William R Penuel, & Margaret Riel. (2007). The ‘New’ Science of Networks and The Challenge of School Change. Phi Delta Kappan, 88(8), 611.
Sociologists often analyze social networks using mathematical models. As an aspect of positive leadership within schools, social network analysis is a good way to get a feel for what is happening in a organization. School activities, student stories, sharing best practices and tips for innovative uses of technology can all be observed through understanding the social networks that exist. Some key findings from this study include:
1. It’s not just how many people you talk to, but whom you talk to. Proximity also plays a key role in your interactions within the school. Time is a critical factor.
2. The attitudes and experience of those in your network greatly impact your attitudes toward teaching and learning.
3. Taking advantage of the expertise outside of the subgroups of your social network can provide greater access to resources, thus increasing the “social capital” and allowing for greater opportunity to make changes within one’s own practice.
4. “The goal of trying to make everyone an expert all at once does not strengthen the network; making effective expertise visible to all does work.” Traditional models of professional development and attempts to make all teachers “highly qualified” have stifled teachers abilities to engage in continuous learning.
5. Short hand comments like “I do project-based learning” or “I engage in digital practices” aren’t specific enough to provide insight into the actual teaching practices that a teacher enacts in the classroom. Other teachers may nod in agreement and believe they they too engage in similar practices, yet in fact the two practices may be quite different. Making practices public and allowing time for collaborative reflection of teaching performance allows teachers to make tacit knowledge more explicit; “exploring teaching philosophies and strategies beyond the shorthand comments.”
6. Allow teachers the opportunity to engage in a matrix type model of collaborative work where educators across disciplines interact and share view points, expanding their perspectives.
7. Within all social networks experts emerge. School leaders need to recognize the importance of these leaders and allow time for them to interact effectively within the network. “Identifying the true experts and enabling them to help others may be especially critical when dollars for formal professional development that is necessary is expensive and not always available…the informal network and informal leaders within it may be the most important resources for facilitating implementation of a reform.”
8. Trust is a “core resource” for school reform. Trust is constructed when those in the network establish relationships that allow information to move freely, help as often as possible and “muddle through difficult problems to reach a joint solution.”

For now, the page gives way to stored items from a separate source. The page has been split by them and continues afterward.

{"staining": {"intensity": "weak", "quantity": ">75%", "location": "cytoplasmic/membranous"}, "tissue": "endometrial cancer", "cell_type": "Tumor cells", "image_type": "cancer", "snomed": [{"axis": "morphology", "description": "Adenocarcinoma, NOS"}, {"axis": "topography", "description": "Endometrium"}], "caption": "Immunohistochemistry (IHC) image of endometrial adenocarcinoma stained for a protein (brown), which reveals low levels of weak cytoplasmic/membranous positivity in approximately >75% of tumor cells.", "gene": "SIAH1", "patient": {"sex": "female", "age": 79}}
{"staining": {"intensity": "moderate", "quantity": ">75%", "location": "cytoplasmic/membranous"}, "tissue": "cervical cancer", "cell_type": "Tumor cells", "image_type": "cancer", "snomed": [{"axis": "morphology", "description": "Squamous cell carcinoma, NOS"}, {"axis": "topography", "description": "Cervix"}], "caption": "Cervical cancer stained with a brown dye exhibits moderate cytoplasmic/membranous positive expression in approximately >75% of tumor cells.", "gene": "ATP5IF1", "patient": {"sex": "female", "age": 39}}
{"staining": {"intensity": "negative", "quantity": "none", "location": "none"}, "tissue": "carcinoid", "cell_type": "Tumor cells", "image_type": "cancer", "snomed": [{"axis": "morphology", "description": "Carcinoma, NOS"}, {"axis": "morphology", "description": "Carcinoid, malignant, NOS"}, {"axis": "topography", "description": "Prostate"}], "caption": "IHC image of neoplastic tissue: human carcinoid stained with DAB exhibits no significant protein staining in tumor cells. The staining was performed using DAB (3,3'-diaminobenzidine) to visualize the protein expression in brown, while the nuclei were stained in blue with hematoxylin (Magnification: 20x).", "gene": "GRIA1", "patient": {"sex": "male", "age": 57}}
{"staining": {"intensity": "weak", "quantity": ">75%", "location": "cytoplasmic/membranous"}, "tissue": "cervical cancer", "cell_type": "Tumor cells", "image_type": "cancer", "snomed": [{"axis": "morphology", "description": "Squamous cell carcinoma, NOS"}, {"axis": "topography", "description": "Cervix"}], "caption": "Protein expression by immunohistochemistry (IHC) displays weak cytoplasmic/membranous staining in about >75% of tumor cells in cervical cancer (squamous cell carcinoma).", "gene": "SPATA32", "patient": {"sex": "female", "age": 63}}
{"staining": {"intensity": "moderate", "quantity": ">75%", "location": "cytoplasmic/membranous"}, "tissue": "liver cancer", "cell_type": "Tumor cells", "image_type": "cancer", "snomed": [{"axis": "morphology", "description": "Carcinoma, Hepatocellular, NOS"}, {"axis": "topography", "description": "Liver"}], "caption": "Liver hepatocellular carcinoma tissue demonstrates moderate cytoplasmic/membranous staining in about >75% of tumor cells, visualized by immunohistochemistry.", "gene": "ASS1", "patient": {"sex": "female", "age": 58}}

What is the threshold for trust? Unknown for sure. Interesting to look at. What is it about the combination of people within the network that allows trust to grow?
This article particularly, (and in combination with my interview with Yong Zhao) started my thinking in the direction of social capital and the ability of social networks to increase or decrease the flow within organizations. This ideas has helped me to bridge some of the gaps in my own thinking as to what personal learning networks can do for school reform (not broad based, systematic school reform, but simple, small, building based school reform). Each teacher is viewed as a portal for information/experience sharing. From an organizational viewpoint, what does this do to/for the network? Does this flow of social capital differ in a rural or urban setting? Do schools that have active participants in online social networks have an increase of social capital within their building? I think the overlap of the local social network, maybe your building based community of practice with a similar community of practice that exists partially on the web can be a very energizing place, bringing in new ideas and affording teachers with a stage to display their own best practices, getting constructive criticism and often well deserved praise.